His words were strikingly appropriate and apply to a project manager as much as any leader.
Humility and Home Life
Another topic about which he spoke was how his shift from public life to private had its own challenges. He spoke of going from having a 767 at his disposal and always having the path in front of him cleared to finding himself retired and sitting at the kitchen with his wife asking him, “You don’t plan on staying home do you?” The crowd roared with laughter. The situation was very real, though. His terrain was dancing.
Those connections built over the years and based on respect helped him move on to another phase of life and a new direction. Treating people well along the way paid off.
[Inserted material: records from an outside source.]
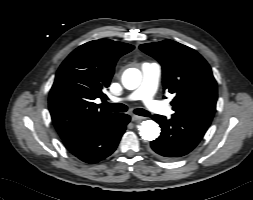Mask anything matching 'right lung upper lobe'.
<instances>
[{
    "label": "right lung upper lobe",
    "mask_w": 253,
    "mask_h": 200,
    "mask_svg": "<svg viewBox=\"0 0 253 200\" xmlns=\"http://www.w3.org/2000/svg\"><path fill=\"white\" fill-rule=\"evenodd\" d=\"M134 46L100 39L75 49L59 67L49 94V110L63 141L94 130L117 113L98 109L105 100L116 61Z\"/></svg>",
    "instance_id": "right-lung-upper-lobe-1"
}]
</instances>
There is a quote that is very fitting.
“Only I can take my journey, but I can’t do it alone.”
In complex and chaotic situations this is especially true. The situation is fueled by trust.
Terrorists
A mash-up of ideas occurred while thinking about Powell, connection, kitchen tables, and respect which pushed to the forefront another concept that fit the principles: dealing with terrorism. As examples for chaos and complexity go, the situation surrounding terrorism is one of the best.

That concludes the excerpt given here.